Au cas où cette difficulté de principe serait levée, il reste à savoir si célébrants et pratiquants de la nouvelle liturgie se laisseront ainsi « traditionnaliser ». Le livre est conscient des résistances à prévoir et conseille une attitude plus pragmatique que  législative pour les affronter. Il y a aussi le risque -non prévu par le livre mais peut-être capable de nourrir des espoirs à Rome - de moderniser les traditionnalistes en leur proposant cette messe « light » mais acceptable. Ceux qui s'y retrouveraient par commodité ou autre raison pourraient à long terme faire les frais d'une « réforme » dont ils ont été épargnés. Autre risque : celui de reconduire des « bricolages » liturgiques (Cardinal Ratzinger) certes redressés. Mais de retour au principe (le Missel lui-même), le mouvement de balancier sera toujours à craindre. A moins qu'on saisisse alors l'occasion d'y toucher substantiellement. Positivement, il est possible d'espérer que de telles « nouvelles » messes redeviennent en fait des messes traditionnelles par un retour graduel vers la pleine liturgie. De telles célébrations se placeraient alors en rupture par rapport à la réforme bunignionne, qui  « a été en rupture avec Mediator Dei [de Pie XII] et Sacrosanctum Concilium [de Vatican II] » (p54). L'auteur rappelle qu'elle n'est pas la messe du concile en question.
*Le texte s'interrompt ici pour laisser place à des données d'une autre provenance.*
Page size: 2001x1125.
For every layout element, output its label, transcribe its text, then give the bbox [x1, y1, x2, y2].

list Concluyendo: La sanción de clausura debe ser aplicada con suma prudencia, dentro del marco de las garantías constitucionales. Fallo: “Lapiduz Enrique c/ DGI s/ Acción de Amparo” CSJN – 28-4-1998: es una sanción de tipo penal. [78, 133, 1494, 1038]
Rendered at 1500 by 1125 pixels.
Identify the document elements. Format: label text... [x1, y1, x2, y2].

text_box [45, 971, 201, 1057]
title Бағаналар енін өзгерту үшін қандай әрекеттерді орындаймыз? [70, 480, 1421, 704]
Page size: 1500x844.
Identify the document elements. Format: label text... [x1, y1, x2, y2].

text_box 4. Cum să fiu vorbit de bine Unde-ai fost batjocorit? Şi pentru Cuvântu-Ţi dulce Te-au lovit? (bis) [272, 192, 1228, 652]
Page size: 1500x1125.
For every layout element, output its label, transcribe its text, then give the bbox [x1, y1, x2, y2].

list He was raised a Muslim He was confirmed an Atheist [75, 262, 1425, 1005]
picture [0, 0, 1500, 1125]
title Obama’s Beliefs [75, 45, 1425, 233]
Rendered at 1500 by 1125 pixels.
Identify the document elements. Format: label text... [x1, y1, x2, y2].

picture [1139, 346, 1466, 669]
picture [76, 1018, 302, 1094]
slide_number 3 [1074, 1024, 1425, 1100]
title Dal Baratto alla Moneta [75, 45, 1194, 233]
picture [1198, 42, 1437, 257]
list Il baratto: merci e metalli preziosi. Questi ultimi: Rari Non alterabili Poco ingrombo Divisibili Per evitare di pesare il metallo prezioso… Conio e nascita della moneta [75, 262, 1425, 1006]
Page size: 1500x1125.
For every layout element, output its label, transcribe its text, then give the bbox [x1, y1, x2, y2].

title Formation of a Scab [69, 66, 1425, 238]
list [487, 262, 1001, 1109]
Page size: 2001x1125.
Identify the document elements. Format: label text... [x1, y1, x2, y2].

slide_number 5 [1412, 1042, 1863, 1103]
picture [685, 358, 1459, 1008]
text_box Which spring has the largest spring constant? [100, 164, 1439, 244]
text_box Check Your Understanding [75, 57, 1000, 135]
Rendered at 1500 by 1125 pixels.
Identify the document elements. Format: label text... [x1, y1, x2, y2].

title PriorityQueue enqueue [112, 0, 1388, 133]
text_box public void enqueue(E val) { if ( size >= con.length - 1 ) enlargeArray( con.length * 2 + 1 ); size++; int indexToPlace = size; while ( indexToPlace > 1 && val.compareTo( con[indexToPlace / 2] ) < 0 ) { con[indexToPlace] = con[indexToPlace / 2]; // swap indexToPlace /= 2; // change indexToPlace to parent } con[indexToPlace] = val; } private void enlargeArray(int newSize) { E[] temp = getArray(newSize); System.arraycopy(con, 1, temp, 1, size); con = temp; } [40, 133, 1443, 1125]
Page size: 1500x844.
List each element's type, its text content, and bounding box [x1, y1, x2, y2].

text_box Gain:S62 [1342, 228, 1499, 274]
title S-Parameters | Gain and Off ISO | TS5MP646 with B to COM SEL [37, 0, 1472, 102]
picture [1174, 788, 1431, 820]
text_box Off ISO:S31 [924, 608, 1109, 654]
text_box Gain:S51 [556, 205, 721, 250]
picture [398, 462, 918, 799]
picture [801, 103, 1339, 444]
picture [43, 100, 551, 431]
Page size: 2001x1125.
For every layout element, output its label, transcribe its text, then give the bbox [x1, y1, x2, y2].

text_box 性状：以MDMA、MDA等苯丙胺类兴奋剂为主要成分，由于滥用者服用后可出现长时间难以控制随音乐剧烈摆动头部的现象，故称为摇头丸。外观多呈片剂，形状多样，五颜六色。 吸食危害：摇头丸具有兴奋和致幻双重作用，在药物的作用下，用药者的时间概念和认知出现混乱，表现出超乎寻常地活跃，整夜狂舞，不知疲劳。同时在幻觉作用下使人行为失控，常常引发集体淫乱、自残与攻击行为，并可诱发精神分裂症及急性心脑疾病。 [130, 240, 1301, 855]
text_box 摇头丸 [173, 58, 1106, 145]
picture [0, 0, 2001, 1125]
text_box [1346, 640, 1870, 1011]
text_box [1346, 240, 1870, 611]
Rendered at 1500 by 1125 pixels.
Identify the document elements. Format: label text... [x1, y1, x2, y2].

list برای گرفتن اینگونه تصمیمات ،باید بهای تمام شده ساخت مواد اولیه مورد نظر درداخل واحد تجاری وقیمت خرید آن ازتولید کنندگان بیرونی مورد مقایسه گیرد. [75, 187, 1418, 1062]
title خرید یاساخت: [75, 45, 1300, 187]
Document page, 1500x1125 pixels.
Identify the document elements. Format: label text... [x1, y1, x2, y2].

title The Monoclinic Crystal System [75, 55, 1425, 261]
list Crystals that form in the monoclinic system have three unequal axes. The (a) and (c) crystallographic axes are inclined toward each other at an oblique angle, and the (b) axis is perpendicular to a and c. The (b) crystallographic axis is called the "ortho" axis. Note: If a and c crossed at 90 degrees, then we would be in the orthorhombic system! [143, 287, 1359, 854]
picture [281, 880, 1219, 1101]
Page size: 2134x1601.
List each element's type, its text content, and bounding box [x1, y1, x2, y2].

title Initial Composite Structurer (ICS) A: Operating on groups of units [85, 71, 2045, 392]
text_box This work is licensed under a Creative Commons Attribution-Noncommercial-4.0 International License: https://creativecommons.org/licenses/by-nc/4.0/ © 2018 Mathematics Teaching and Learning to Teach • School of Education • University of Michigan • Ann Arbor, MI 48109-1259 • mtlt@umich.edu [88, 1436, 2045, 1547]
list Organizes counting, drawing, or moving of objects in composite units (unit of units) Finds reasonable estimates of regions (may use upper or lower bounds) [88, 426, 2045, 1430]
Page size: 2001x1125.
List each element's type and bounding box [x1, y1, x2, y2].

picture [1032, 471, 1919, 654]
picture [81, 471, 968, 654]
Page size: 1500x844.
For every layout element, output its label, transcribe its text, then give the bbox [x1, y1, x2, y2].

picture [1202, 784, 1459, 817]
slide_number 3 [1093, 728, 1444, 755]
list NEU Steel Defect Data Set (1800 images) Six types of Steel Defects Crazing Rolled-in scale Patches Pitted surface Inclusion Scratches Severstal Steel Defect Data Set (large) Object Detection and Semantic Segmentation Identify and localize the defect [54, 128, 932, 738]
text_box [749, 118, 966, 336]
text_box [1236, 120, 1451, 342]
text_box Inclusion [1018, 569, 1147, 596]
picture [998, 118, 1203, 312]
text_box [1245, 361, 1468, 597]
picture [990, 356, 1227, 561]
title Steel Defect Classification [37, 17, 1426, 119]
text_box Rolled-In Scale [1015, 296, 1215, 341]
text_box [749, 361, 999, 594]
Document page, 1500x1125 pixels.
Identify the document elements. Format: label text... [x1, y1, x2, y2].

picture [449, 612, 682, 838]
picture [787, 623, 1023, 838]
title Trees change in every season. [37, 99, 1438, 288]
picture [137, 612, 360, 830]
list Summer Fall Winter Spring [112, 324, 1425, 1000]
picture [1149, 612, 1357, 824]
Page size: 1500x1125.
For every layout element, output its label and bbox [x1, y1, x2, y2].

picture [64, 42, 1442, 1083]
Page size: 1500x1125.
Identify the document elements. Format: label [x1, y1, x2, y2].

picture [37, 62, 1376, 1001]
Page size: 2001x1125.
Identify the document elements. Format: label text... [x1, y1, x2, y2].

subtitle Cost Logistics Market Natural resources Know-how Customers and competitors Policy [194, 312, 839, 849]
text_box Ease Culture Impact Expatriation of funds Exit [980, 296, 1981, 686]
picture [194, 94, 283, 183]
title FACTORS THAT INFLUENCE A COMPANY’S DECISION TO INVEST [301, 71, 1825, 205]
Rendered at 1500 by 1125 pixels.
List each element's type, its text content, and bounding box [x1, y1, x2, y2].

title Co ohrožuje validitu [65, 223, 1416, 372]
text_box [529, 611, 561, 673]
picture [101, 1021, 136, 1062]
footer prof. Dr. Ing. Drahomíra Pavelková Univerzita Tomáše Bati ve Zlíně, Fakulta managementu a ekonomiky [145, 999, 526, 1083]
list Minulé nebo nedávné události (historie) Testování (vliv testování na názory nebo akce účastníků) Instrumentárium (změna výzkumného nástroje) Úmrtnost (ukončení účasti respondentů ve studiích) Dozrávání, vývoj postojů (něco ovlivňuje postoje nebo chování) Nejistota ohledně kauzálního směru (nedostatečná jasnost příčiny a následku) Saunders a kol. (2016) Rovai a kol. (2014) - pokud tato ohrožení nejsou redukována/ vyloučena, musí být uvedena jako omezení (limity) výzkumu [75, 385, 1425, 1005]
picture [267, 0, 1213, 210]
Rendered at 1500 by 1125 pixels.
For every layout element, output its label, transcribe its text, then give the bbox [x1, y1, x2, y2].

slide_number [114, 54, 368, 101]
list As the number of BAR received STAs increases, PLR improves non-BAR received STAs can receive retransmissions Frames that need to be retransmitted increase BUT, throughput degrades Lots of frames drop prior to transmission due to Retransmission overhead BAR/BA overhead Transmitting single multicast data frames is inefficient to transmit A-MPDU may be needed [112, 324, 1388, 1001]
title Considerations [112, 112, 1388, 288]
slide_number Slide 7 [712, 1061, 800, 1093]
Le Motu Proprio SP avait posé le défi de la cohabitation des deux rites, défi qui reste à relever en de nombreux endroits. L'idée d'une « réforme de la réforme » propose un défi plus audacieux : celui d'une interaction à sens unique entre les deux réformes de la messe, où l'on verrait la forme extraordinaire sauver la forme ordinaire. Ce rôle de bon Samaritain lui revient-elle ? Car le catholicisme traditionnel n'est pour rien dans les désordres liturgiques actuels. Un problème revient toujours d'abord à celui ou ceux qui l'ont posé. Et celui-ci est-il l'affaire des pratiquants de l'ancien missel ?
En attendant et quoi qu'il en soit, les choses avancent dans le bon sens,  pour peut-être finir par remettre « la messe à l'endroit ». L'avenir le dira.